At Edgetech, we believe that we’re approaching the upper limits of what can be achieved purely through enhancing window and door products themselves.

That doesn’t mean we’re pessimistic about the potential for continuing to boost energy efficiency overall – but to do that, we think attention needs to shift from the products to how they’re being installed.

One of the more surreal aspects of modern-day fenestration is that our extremely advanced, precision-engineered, triple A-rated windows and doors are still being fitted the same way products were installed back in the 1980s.

Installation using only silicone as the primary sealant, a method still employed by the vast majority of UK window and door fitters, is extremely outdated. It can lead to poor thermal performance, poor weather resistance, and is often messy and expensive to use.

It also highlights a widespread lack of understanding about how energy efficiency and energy efficient products work.

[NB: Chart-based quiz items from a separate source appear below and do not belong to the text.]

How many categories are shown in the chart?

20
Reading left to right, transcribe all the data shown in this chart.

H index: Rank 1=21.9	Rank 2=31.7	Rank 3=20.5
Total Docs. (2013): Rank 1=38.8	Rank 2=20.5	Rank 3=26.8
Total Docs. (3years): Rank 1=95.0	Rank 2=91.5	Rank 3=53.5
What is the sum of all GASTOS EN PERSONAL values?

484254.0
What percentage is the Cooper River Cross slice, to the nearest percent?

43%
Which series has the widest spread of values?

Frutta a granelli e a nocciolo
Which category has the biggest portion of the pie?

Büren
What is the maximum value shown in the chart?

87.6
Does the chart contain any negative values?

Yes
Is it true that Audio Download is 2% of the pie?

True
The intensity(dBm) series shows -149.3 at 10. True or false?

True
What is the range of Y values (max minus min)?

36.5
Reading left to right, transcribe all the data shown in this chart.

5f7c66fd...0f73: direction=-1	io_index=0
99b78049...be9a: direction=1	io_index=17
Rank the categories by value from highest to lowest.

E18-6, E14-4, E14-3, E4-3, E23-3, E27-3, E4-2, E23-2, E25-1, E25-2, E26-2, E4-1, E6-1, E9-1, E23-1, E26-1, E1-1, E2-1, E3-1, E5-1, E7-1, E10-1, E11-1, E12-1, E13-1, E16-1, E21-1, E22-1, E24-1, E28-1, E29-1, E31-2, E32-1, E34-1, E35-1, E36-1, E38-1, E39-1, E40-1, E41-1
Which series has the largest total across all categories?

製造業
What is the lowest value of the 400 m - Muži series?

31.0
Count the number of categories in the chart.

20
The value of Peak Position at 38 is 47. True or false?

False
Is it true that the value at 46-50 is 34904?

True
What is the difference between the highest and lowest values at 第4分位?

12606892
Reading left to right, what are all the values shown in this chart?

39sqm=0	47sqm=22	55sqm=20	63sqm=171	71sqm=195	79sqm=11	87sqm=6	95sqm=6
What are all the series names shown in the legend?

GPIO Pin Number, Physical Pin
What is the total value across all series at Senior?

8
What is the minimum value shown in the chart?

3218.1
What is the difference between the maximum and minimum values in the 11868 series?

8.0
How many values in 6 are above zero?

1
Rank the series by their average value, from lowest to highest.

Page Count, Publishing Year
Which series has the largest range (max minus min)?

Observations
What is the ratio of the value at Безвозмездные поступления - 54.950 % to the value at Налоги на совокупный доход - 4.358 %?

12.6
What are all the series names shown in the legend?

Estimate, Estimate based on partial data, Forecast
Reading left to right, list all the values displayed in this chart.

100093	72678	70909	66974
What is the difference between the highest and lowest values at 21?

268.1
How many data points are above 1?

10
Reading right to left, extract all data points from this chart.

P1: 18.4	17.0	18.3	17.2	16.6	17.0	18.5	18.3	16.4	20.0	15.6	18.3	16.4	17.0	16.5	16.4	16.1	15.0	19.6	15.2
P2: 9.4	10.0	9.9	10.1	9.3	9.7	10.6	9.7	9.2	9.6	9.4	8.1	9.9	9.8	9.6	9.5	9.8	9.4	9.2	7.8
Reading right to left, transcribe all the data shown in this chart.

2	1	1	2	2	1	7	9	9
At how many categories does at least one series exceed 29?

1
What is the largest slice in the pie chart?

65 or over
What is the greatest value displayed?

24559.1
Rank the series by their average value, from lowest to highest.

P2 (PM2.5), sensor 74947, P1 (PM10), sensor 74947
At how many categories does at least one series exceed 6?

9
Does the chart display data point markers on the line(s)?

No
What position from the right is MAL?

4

An A-rated window won’t provide anything near A-rated thermal performance if it’s not been properly installed – and in most cases, silicone can’t cut it.

Vastly better results can be achieved using more sophisticated methods such as Edgetech’s high-performance installation tape, TruFit.

Designed to gradually expand once applied, the tape moulds itself to the contours of the frame and the aperture, forming a complete, reliable seal, and offering exceptional air tightness, weather tightness and energy efficiency, together with reduced noise transmission.

A window fitted with TruFit has been proven to lose 23% less heat on average than one installed via traditional methods – while helping installers streamline and professionalise their fitting processes.

At Edgetech, we remain dedicated to constantly improving the reliability, energy efficiency and overall performance of the warm edge products we manufacture – and we’re confident we can continue pushing boundaries and helping fabricators improve the performance of the windows and doors they produce.

But at the same time, we think it’s in improving the process of window installation that the biggest potential for further advances in energy efficiency lies.